↓

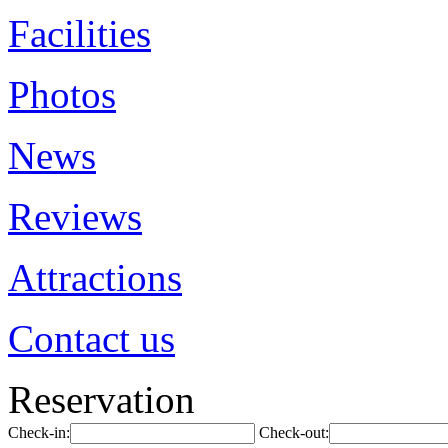
Facilities
Photos
News
Reviews
Attractions
Contact us
Reservation
Check-in:
Check-out:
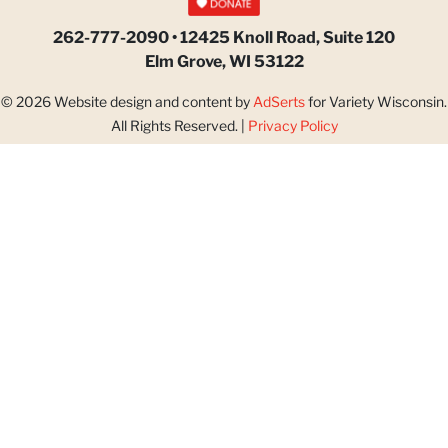
262-777-2090 • 12425 Knoll Road, Suite 120
Elm Grove, WI 53122
© 2026 Website design and content by
AdSerts
for Variety Wisconsin.
All Rights Reserved. |
Privacy Policy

↑

* **Problem details**:
From the first line to the last, output the records exactly without pictures.

* **Result of this exercise**:
Facilities
Photos
News
Reviews
Attractions
Contact us
Reservation
Check-in:
Check-out:
262-777-2090 • 12425 Knoll Road, Suite 120
Elm Grove, WI 53122
© 2026 Website design and content by
AdSerts
for Variety Wisconsin.
All Rights Reserved. |
Privacy Policy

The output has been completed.